Narrator: From the front side, the mountain is a sheer cliff that could never be scaled in one giant leap. For Dawkins, this represents the impossibility of creating a complex animal by chance alone. Yet Dawkins also envisioned an alternative route up the backside of Mount Improbable, a long gradually sloping trail of small steps leading all the way to the summit.

Dr. Stephen Meyer: According to Dawkins that’s how you’d climb the mountain. And that’s also how you’d build a Cambrian animal, one small step at a time. What chance alone can’t accomplish in one blind leap, natural selection can accomplish through the cumulative effect of many small, incremental steps.

Narrator: In theory, each step corresponds to a small unit of biological change, a new gene and its protein product. But do mutations and natural selection have a reasonable chance of producing even one protein in the time available? Since 1992 molecular biologist Doug Axe has examined this question. 

Dr. Douglas Axe: There’s a story that’s being told, and there’s an appeal in the case of Darwinism to random mutation and natural selection as being, in vague terms, the mechanism. But if you look at the detail, what kind of mutation can accomplish these transitions? And there it’s important to realize that the one area where we can really nail this down is at the single protein level where you can actually measure it. And if you look at protein structures, to get a substantially new protein fold is prohibitively difficult. 

Dr. John Ankerberg:  Richard Dawkins and other evolutionary biologists are still confidently proclaiming that it’s possible to build a Cambrian animal by natural selection and random mutation in small incremental steps. But what are some of the problems that you see with this evolutionary view? 

Dr. Stephen Meyer: Well, actually many of the leading Cambrian paleontologists are now disputing that view. There’s a paleontologist at the Smithsonian named Douglas Erwin who has written a book with James Valentine from the University of California Berkeley. And they take what they call a non-uniformitarian evolutionary view, which just in plain English means that whatever caused the Cambrian animals to emerge, it’s unlike anything, any biological process we see at work today, including the mutation natural selection process. 

So, there’s a lot of scientists who are doubting the creative power of the mutation selection mechanisms. One of the reasons for that is that natural selection can only select for a functional advantage, for an advantageous change in a protein or a gene at the smallest level.

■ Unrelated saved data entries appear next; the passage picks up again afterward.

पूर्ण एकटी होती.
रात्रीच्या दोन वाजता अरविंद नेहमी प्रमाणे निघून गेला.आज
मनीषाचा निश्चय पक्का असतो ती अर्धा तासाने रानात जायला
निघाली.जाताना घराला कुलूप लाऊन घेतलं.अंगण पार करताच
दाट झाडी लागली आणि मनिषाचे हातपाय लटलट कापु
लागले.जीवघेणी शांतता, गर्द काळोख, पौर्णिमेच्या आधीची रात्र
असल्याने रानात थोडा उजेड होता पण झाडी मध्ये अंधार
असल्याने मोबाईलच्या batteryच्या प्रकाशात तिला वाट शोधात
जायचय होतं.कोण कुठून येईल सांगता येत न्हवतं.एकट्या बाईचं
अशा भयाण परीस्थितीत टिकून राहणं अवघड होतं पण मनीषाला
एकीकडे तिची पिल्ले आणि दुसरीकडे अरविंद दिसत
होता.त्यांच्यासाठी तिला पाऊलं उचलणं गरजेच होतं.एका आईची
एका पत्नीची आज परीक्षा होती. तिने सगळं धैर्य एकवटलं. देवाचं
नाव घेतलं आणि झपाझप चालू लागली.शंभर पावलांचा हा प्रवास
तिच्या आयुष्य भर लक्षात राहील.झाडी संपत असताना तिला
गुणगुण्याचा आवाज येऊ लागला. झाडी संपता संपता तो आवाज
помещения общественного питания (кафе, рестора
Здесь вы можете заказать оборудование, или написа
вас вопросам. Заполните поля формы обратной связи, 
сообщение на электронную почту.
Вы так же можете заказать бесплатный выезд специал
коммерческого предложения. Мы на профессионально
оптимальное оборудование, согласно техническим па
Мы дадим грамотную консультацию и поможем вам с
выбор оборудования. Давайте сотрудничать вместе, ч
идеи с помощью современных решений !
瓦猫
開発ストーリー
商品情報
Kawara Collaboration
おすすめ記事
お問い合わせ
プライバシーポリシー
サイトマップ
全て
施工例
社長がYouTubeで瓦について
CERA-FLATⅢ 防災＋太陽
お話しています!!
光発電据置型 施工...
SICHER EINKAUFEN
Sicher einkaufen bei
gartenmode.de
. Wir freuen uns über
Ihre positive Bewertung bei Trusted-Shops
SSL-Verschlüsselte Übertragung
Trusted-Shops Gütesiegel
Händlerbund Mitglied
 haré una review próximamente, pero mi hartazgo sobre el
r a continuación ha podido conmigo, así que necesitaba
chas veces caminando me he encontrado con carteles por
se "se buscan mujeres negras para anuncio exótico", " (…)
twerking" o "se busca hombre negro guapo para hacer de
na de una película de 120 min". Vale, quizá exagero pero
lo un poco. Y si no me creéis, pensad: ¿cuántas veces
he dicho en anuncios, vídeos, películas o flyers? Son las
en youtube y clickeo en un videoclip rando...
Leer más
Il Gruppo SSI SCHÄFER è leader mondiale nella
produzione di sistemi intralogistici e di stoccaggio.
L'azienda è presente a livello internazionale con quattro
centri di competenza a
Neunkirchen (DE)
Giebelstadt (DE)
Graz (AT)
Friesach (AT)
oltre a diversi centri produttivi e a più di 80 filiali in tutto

And yet, we know that the odds of generating such a new gene or protein by random mutations alone is extremely small. And it’s small even when we take into account the number of opportunities there are for such an event to occur, given the known history of life on earth. So, the idea that mutation and selection have this amazing creative power is really increasingly being questioned. 

It does a great job of explaining small minor variations in existing protein folds and structures, but if you need enough changes to build what’s called a new protein structure, a new protein fold, too many things have to go right before there’s any selectable advantage. There is no gradual series of steps up the backside of the mountain. It’s basically a big-jump proposition where you need many coordinated changes to occur before there’s any selectable advantage. And the number of coordinated changes that are required are so vastly improbable that it’s far more likely, as we were saying in the last program, that such a random search will fail, than it is that such a mechanism will succeed. 

So the really important, I would say, mathematical reasons to doubt the creative power of the mutation selection mechanism with respect to the problem of building even one gene or protein, let alone a whole new Cambrian animal which would require hundreds and thousands of new genes and proteins.